So as my subject line asks, does anybody know if there are replacement polycarbonate visors for the MSA Defender face shield. Its product number is 697541.

Thanks in advance for your suggestions or advice.
Marc


----------



## Poofy (Feb 25, 2021)

Dude literally just pulled mine out to start turning a pen and it's scratched up horriblely! Looked up replacement shields and nothing! Did you have any luck?


----------



## therealSteveN (Oct 29, 2016)

This seems to indicate MSA is dumping that line, in favor of a new "V Guard" system.
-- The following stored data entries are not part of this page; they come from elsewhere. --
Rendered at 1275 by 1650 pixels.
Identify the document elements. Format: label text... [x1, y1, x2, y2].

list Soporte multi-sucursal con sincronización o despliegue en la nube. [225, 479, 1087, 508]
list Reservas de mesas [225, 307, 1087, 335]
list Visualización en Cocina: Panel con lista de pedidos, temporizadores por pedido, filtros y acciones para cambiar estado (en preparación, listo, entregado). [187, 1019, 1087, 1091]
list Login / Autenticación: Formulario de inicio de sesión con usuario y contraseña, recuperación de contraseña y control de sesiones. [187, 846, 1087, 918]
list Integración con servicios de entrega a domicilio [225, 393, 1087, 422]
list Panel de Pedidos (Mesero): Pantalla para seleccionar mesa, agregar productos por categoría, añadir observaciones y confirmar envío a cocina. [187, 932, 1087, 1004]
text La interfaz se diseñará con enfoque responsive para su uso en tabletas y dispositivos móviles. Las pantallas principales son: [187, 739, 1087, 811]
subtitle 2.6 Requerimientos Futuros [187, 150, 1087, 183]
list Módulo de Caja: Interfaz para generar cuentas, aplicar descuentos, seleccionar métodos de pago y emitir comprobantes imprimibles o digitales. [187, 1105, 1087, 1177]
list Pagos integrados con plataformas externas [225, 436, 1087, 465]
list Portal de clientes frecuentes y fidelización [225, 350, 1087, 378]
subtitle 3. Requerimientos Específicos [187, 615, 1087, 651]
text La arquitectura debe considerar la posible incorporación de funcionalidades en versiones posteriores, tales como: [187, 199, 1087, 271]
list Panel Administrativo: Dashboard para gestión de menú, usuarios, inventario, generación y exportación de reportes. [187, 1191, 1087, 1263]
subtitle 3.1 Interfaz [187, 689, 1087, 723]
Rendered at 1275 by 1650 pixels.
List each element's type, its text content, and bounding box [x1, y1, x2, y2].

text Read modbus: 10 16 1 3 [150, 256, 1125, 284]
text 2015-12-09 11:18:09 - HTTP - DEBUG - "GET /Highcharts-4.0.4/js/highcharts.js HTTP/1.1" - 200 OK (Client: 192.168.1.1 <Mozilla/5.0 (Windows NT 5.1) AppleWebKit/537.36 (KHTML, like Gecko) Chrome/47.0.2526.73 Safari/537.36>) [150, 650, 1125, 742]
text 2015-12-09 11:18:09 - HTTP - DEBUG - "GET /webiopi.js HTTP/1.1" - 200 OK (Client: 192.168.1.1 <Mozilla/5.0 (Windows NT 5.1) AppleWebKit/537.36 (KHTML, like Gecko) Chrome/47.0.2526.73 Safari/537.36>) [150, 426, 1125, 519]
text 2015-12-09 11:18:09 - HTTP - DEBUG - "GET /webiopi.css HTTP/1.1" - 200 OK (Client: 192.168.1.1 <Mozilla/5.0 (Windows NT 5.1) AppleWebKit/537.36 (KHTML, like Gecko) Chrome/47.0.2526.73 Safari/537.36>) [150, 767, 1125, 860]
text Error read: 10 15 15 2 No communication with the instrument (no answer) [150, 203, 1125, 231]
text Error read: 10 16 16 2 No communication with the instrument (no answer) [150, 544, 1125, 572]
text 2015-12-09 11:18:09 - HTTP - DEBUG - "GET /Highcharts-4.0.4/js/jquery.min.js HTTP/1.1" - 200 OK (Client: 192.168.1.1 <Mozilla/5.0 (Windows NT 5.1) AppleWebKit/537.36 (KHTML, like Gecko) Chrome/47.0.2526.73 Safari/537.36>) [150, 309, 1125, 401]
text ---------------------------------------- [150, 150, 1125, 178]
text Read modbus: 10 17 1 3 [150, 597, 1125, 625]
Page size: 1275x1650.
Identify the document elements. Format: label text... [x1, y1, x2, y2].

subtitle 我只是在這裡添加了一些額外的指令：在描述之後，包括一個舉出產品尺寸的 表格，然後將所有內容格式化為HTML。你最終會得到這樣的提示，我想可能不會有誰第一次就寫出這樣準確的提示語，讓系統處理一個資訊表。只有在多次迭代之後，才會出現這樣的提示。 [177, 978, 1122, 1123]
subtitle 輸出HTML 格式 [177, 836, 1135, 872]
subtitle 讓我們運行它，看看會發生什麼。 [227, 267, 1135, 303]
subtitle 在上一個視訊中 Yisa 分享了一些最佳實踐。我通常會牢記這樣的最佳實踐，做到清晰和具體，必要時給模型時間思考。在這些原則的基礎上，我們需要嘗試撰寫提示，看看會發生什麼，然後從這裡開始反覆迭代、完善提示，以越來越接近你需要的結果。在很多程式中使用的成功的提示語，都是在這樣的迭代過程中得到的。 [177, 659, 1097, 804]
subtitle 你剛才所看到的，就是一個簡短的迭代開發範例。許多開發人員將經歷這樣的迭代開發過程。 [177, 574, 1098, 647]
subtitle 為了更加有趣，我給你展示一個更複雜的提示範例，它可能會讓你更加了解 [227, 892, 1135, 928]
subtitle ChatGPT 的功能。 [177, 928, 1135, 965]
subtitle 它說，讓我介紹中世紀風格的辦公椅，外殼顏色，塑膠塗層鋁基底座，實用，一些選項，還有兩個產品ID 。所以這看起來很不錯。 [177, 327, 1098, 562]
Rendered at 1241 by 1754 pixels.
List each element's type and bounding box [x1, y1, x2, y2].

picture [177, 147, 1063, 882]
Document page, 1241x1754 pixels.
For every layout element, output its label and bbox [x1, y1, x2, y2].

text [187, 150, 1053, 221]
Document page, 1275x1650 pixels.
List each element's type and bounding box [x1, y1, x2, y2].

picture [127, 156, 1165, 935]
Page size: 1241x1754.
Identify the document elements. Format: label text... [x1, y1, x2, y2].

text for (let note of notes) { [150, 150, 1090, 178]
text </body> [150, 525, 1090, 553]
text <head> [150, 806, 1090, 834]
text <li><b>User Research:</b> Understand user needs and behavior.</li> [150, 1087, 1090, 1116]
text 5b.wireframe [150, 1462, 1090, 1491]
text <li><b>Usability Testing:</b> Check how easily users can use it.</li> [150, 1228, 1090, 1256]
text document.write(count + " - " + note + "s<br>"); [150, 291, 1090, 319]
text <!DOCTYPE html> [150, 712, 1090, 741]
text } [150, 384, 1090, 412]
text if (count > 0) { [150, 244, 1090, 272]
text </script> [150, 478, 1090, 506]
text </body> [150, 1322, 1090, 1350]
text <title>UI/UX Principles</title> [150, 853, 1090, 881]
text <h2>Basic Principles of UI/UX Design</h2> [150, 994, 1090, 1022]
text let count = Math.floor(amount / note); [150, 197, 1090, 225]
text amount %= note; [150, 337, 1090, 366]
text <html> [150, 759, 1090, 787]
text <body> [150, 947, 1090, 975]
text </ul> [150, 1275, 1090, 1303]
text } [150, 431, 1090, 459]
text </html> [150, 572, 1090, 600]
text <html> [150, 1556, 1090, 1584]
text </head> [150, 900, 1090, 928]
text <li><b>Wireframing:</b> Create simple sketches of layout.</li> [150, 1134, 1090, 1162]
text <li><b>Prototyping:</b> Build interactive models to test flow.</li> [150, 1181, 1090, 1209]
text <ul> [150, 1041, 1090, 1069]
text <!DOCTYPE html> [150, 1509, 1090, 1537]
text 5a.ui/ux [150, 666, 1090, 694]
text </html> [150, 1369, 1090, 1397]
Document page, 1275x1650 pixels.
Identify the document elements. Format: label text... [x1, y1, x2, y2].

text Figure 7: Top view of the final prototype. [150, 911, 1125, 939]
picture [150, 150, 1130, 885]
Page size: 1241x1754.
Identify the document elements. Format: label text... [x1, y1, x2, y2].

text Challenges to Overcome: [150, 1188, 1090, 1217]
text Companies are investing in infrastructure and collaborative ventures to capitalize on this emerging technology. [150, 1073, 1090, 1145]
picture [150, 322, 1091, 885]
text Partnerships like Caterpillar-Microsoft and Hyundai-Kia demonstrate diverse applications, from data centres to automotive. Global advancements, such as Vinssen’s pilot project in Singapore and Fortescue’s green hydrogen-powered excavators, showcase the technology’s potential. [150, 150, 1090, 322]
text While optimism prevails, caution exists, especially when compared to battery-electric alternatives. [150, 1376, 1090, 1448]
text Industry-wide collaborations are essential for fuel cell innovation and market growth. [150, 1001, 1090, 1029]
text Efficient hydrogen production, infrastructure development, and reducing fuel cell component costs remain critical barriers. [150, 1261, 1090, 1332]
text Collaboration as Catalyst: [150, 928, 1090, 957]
https://us.msasafety.com/Face-Protection/Defender®%2B-Industrial-Products/Defender®%2B-Frames%2C-Headgear-and-Visors/p/000060007000001110?locale=en

I'd contact them, and ask if the new shield can fit on the old hat/frame. If not sounds like you got Black, and Deckered.


----------



## marc_rosen (Sep 9, 2009)

Hi Poofy and Steve,
Thanks for your replies. I had enquired with MSA prior to my post and was told by one of their crew that they do not stock any replacement for the Defender and that's where the 2014 date came in (and the V guard shield won't fit). She advised that I'd need to purchase the complete V Guard system. 
I got a reply from Ryan Wenner of Seneca Woodworking and he thinks they "may be " able to fabricate replacements. When the shutdown began in March and everyone was scrambling for safety gear Seneca made face shields that were splash shields, not impact resistant. I bought several for my lab because it made me feel good that my lab mates were donning face shields made by a woodworking accessory company and not some scienterrific (intentional misspelling) vendor .
Anyway, I need to send him one of of my shields to see if he can find a way to duplicate it. Not only do I want to spend less by getting replacement shields, i also don't want to contribute to the trash the 8 head bands (I found another one) that are in my shop now
Thanks again guys, I'll post an update once I read back from Ryan.
Marc


----------